Excerpts from a dataset:
════════
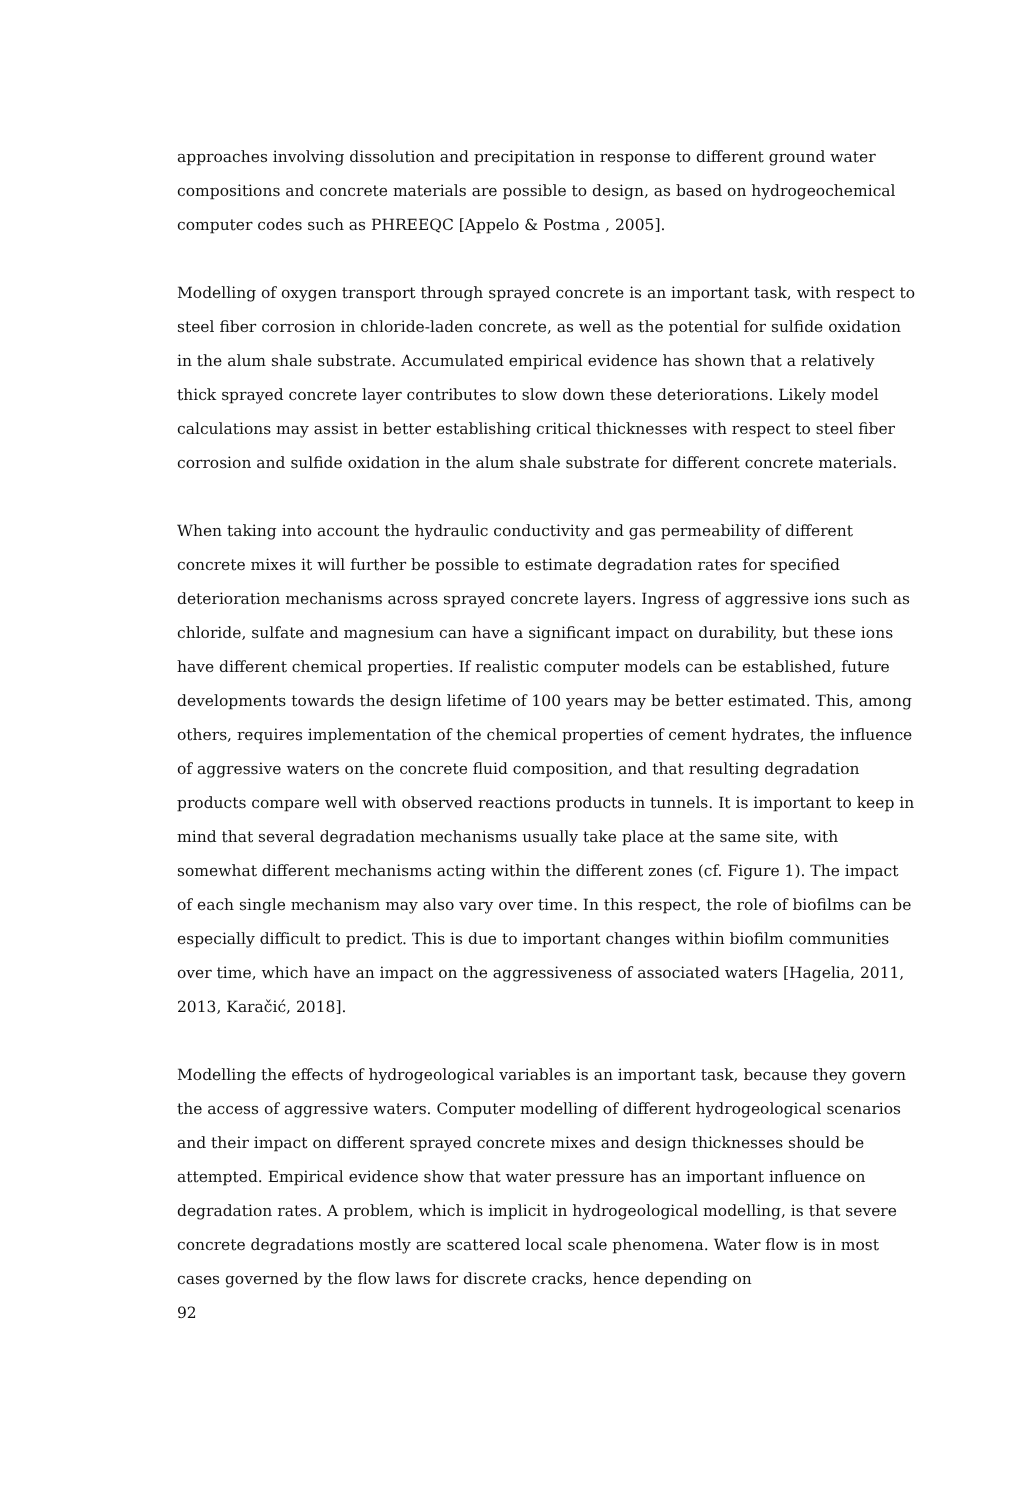approaches involving dissolution and precipitation in response to different ground water compositions and concrete materials are possible to design, as based on hydrogeochemical computer codes such as PHREEQC [Appelo & Postma , 2005].
Modelling of oxygen transport through sprayed concrete is an important task, with respect to steel fiber corrosion in chloride-laden concrete, as well as the potential for sulfide oxidation in the alum shale substrate. Accumulated empirical evidence has shown that a relatively thick sprayed concrete layer contributes to slow down these deteriorations. Likely model calculations may assist in better establishing critical thicknesses with respect to steel fiber corrosion and sulfide oxidation in the alum shale substrate for different concrete materials.
When taking into account the hydraulic conductivity and gas permeability of different concrete mixes it will further be possible to estimate degradation rates for specified deterioration mechanisms across sprayed concrete layers. Ingress of aggressive ions such as chloride, sulfate and magnesium can have a significant impact on durability, but these ions have different chemical properties. If realistic computer models can be established, future developments towards the design lifetime of 100 years may be better estimated. This, among others, requires implementation of the chemical properties of cement hydrates, the influence of aggressive waters on the concrete fluid composition, and that resulting degradation products compare well with observed reactions products in tunnels. It is important to keep in mind that several degradation mechanisms usually take place at the same site, with somewhat different mechanisms acting within the different zones (cf. Figure 1). The impact of each single mechanism may also vary over time. In this respect, the role of biofilms can be especially difficult to predict. This is due to important changes within biofilm communities over time, which have an impact on the aggressiveness of associated waters [Hagelia, 2011, 2013, Karačić, 2018].
Modelling the effects of hydrogeological variables is an important task, because they govern the access of aggressive waters. Computer modelling of different hydrogeological scenarios and their impact on different sprayed concrete mixes and design thicknesses should be attempted. Empirical evidence show that water pressure has an important influence on degradation rates. A problem, which is implicit in hydrogeological modelling, is that severe concrete degradations mostly are scattered local scale phenomena. Water flow is in most cases governed by the flow laws for discrete cracks, hence depending on
92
════════
#### To do:
Give back exactly the lines from the first line of the data through the line with "Modelling of oxygen", pictures excluded.

#### Exercise answer:
approaches involving dissolution and precipitation in response to different ground water compositions and concrete materials are possible to design, as based on hydrogeochemical computer codes such as PHREEQC [Appelo & Postma , 2005].
Modelling of oxygen transport through sprayed concrete is an important task, with respect to steel fiber corrosion in chloride-laden concrete, as well as the potential for sulfide oxidation in the alum shale substrate. Accumulated empirical evidence has shown that a relatively thick sprayed concrete layer contributes to slow down these deteriorations. Likely model calculations may assist in better establishing critical thicknesses with respect to steel fiber corrosion and sulfide oxidation in the alum shale substrate for different concrete materials.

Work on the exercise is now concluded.